Moss gasped. Then for several seconds there was an awkward silence. It was as if the ghost from Christmas past had just appeared
at his bedside.

Moss finally broke the silence. “Didn’t they get the guy?” he asked nervously.

“No, not yet,” I replied. “But the good thing about this case is that there’s no statute of limitations on murder. In fact,
weren’t you once considered the prime suspect?” When Moss did not answer, I asked again. “Isn’t it true, Preston, that you
failed two lie detector tests?”

“Yes, but it was way back in the sixties. Those things aren’t scientific.”

“You’re absolutely right,” I replied, doing my best Colombo imitation. “But I got to tell you. There are some people who are
convinced you’re the guy. I know if I was being accused of a heinous crime, I’d do whatever it took to clear my name. Preston,
would you be willing to take a DNA test to settle this matter?”

“No!” Moss shot back, his voice getting louder. “I’m not gonna take any test unless there’s a court order.”

“One may be coming for you some day, Preston, so I’d watch out if I were you,” I advised. Moss slammed the phone down.

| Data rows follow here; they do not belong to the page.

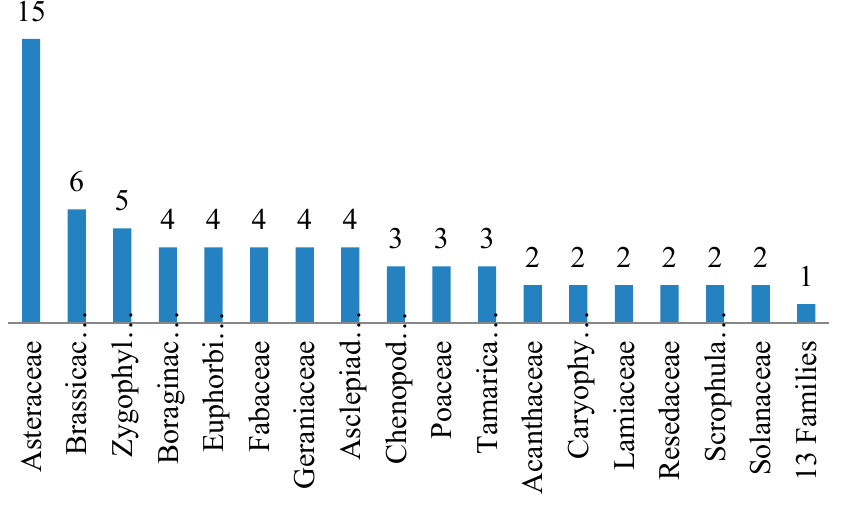
Figure 3. Number of species distributed across different families recorded in Wadi Hagul.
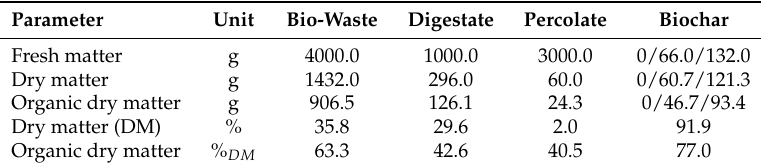
Table 4. Substrate contents for one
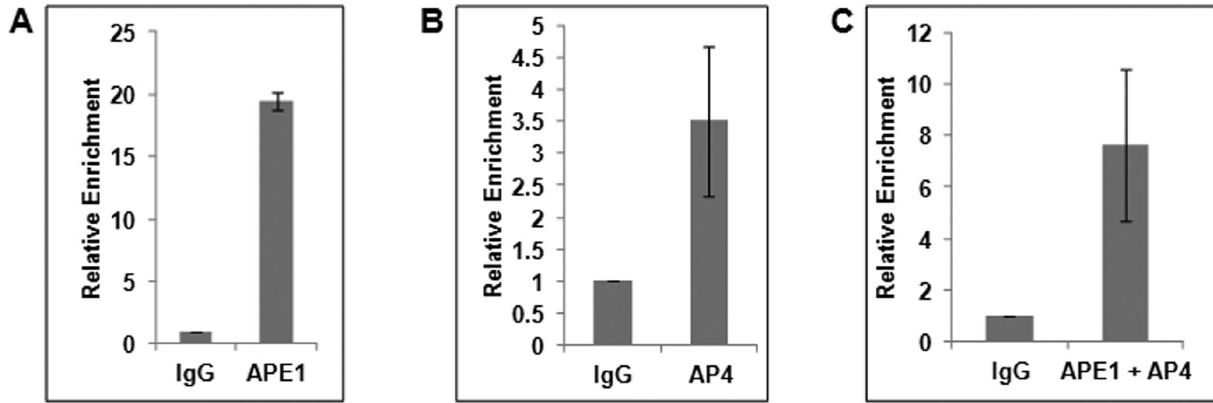
Figure 4. Association of APE1 and AP4 in p21 proximal promoter region. ( A & B ) ChIP Real Time PCR analysis showing relative enrichment of ( A ) APE1 and ( B ) AP4 in p21 proximal promoter containing AP4-responsive E-Box elements in HCT116 p53null cells. ( C ) Re-ChIP (first IP with a -APE1 and the second IP with a -AP4 antibody) analysis showing simultaneous recruitment of APE1 and AP4 in this promoter region.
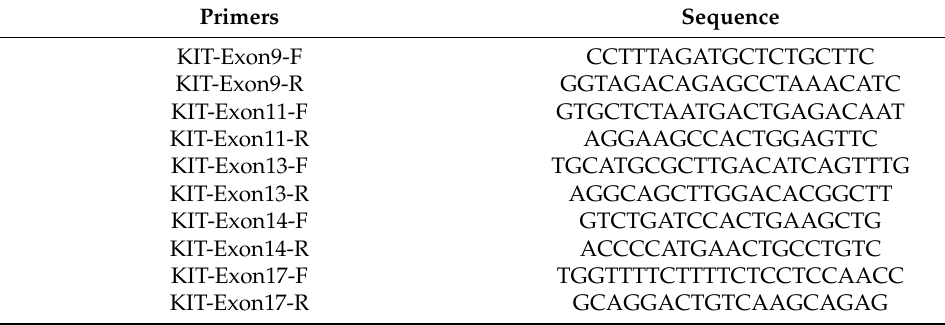
Table 1. Nucleotide sequences of primers used for Sanger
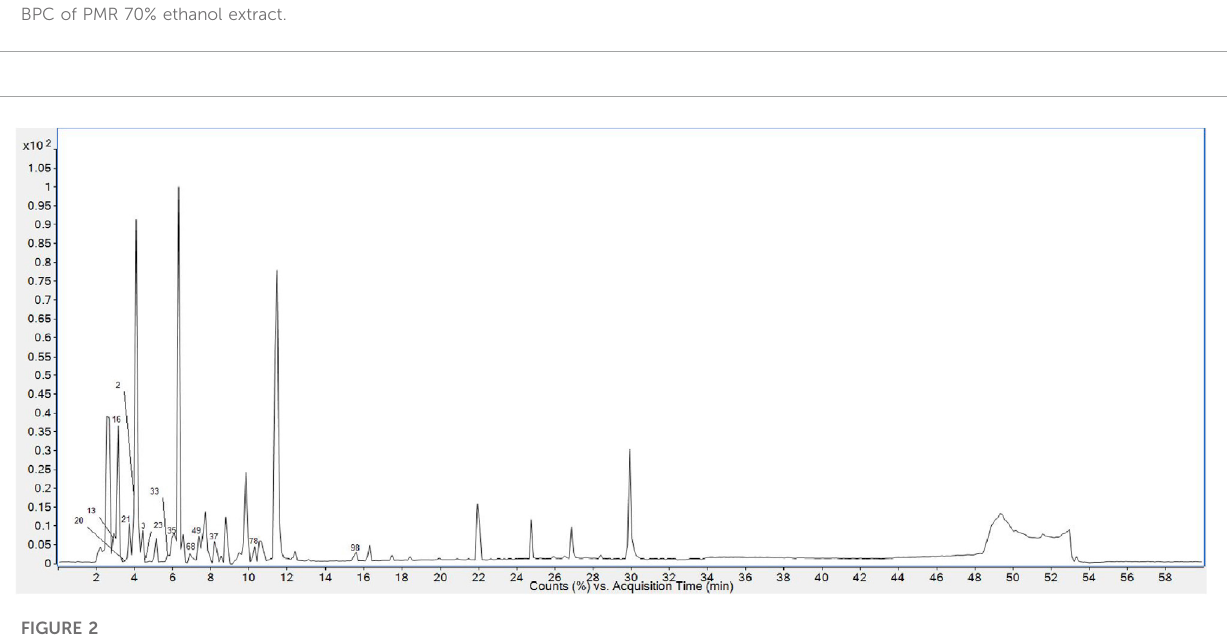
FIGURE 2 BPC of PMR water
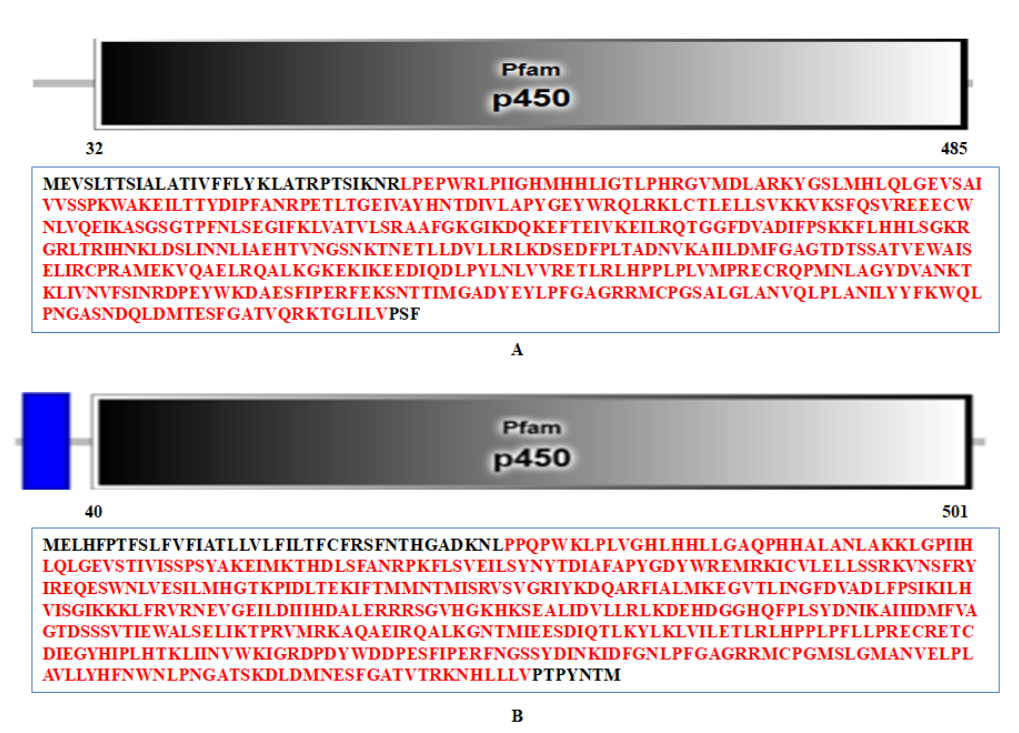
Figure A3. Domain prediction and amino acid sequences of Xs GAO1 ( A ) and Xs GAO2 ( B ). (Function domains shown in red).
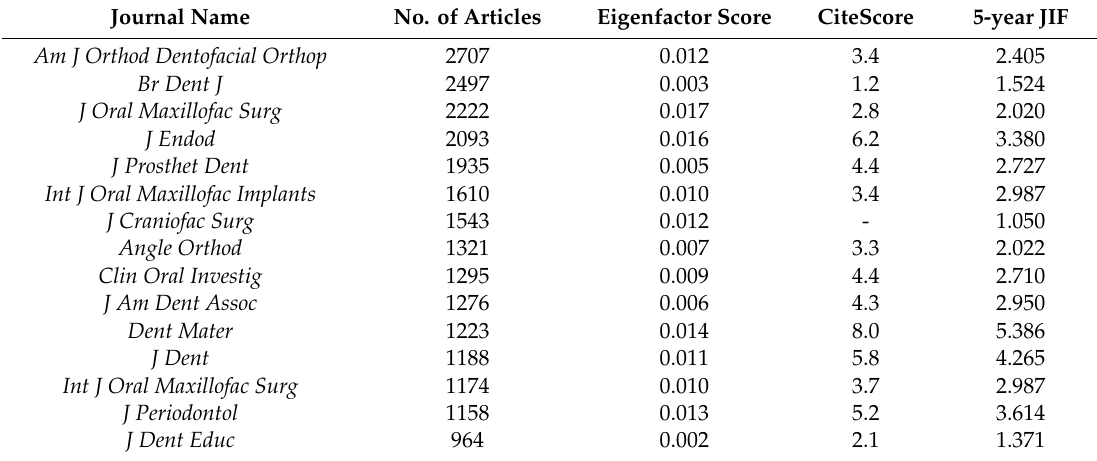
Figure 1. Sequence chart, Global Dental Publications and impact factor characteristics of most relevant sources with Journal Citation Reports (JCR) 2009 to 2019. Note: Non-JCR most relevant sources are not included. Table 3. Impact factor metrics of the most relevant sources having JCR.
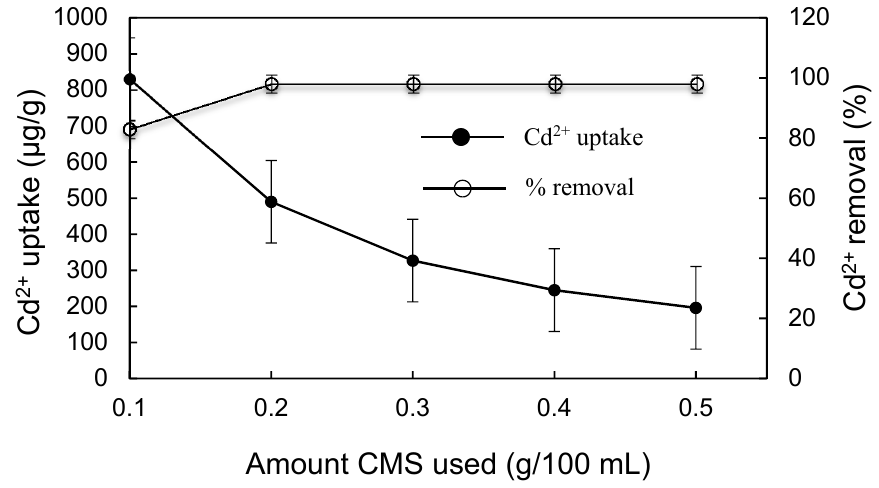
Figure 9. Effect of dosage of CMS on Cd 2+ uptake and removal.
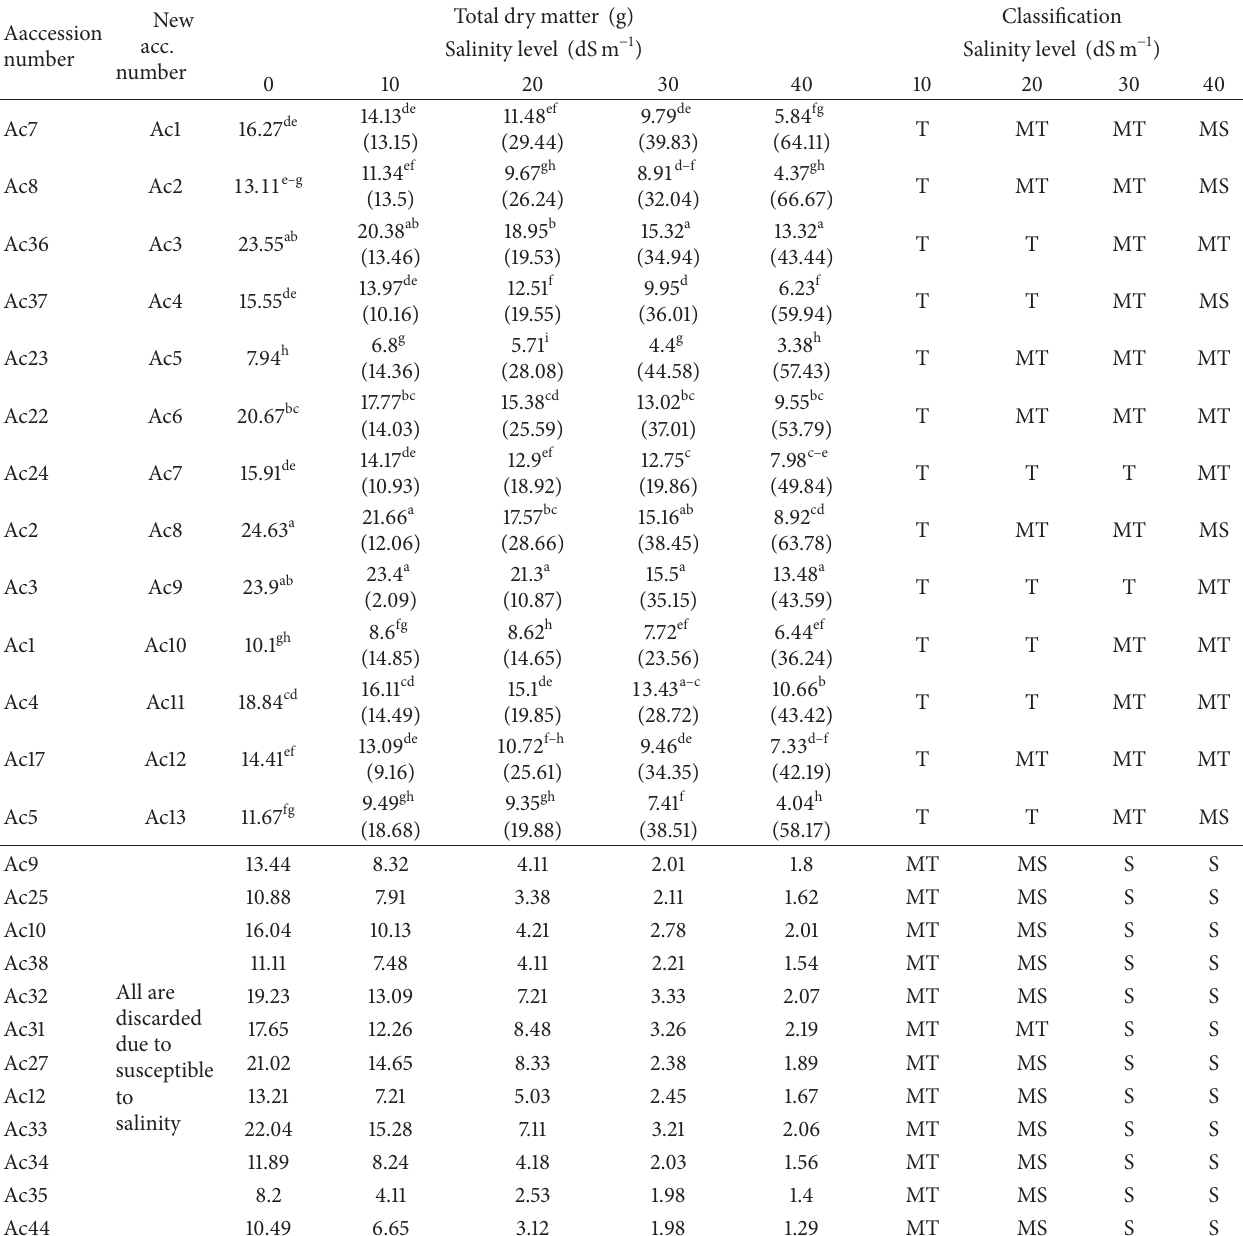
Table 2: Influence of salinity on total dry matter production of purslane plants and their classification to salinity tolerance. Aaccession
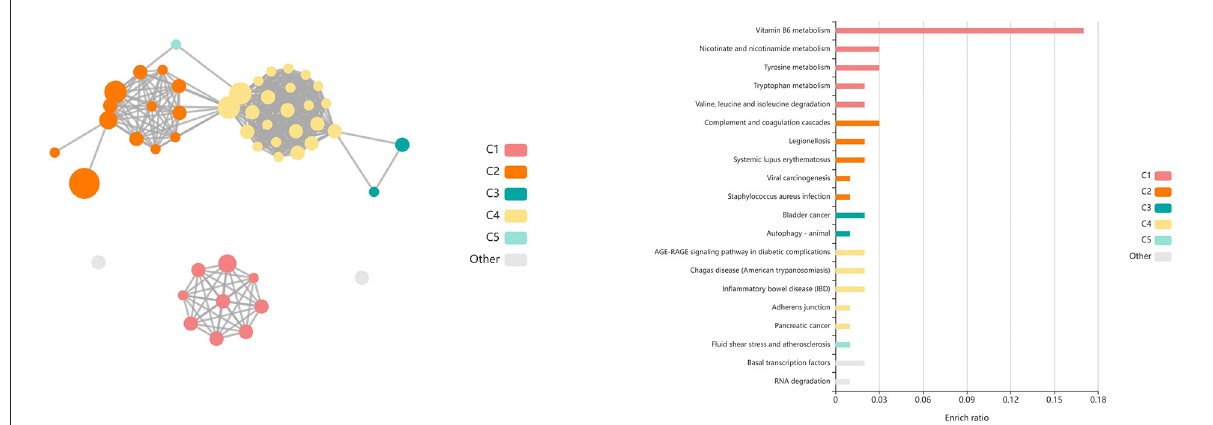
FIGURE6 Clustering of enriched KEGG pathways by term identity from KOBAS-i analysis of DEGs identified between vaccinated and non-vaccinated calves at T2. Each node represents an enriched term, with color corresponding to the unique cluster based on term identity. Each edge (line between nodes) represents a significant correlation between pathway terms. Bar graphs represent the pathway terms found within each pathway (by color) and the level of enrichment (Enrich ratio). KEGG pathways identified between vaccine groups at T2 clustered into five unique clusters. Gray nodes and bar graphed terms represent enriched pathways which did not associate within the clustering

I ran through the conversation in my mind. He’s definitely concerned about something, I decided. I would let my words sink
in a bit before trying to contact him again. I had worried him, and, I must admit, it felt good.

When I got to work that day, there was a message for me to call Assistant Attorney General Gerry Leone. It was now late November
1999. I told Leone everything about the case that I thought was important, including my conversation with Moss. Leone promised
to take a fresh look at the Boston Strangler files and then to meet with my family. I told him my mother had waited nearly
forty years to get answers to the questions about her sister’s murder, and a few more months wouldn’t hurt us.

Nonetheless, I knew that to get the full attention of the attorney general’s office, I needed help from the family of Albert
DeSalvo. I also knew Michael was still struggling with personal problems and would be in no shape to meet with the state’s
top law enforcement officials. It was time, then, to call Richard DeSalvo once more. My pitch to Richard took a more urgent
tone this time around. I told him the state of Massachusetts was taking the Boston Strangler case seriously again, but that
time was running out. “It’s now or never, Richard,” I warned. “We need to get this done while many of the key players are
still alive.”

This time, Richard DeSalvo was up to the challenge.

“What the hell, Casey, let’s do it,” he said.

14 : An Alliance Is Born

R ichard DeSalvo and I formed a most unusual alliance: the family of an accused serial killer joining forces with the family
of his last alleged victim in a search for the truth. Although we were now a team, we had different goals, however. I wanted
to find my aunt’s killer; to do so I would have to exonerate Albert DeSalvo. Richard wanted to clear his family name, not
so much for his brother’s sake but for his young grandchildren. He simply wanted the stigma removed from his family’s name.

Back at the station, I got word that Edward Brooke was back in Boston and wanted to talk about the Boston Strangler case.
Brooke was writing his autobiography and was trying to drum up attention. My colleagues and I thought it best that I not conduct
the interview because my personal stake in the story could pose a conflict of interest. Again, I relied on my friend the veteran
reporter Charlie Austin to be my voice.

Austin caught up with the retired politician at his Boston office and asked him about the new developments in the case. “Do
you think the case should be reopened?” Austin inquired.

“If it would not bring more pain and suffering to victims’ families, I certainly would have no objection to it,” Brooke answered.

Austin asked Brooke if he had gotten the right man.

The answer was startling. “If you ask me if I’m convinced that Albert DeSalvo was the Boston Strangler,” Brooke said, “I can’t
tell them [the victims’ families]. I can’t give them a definitive answer.”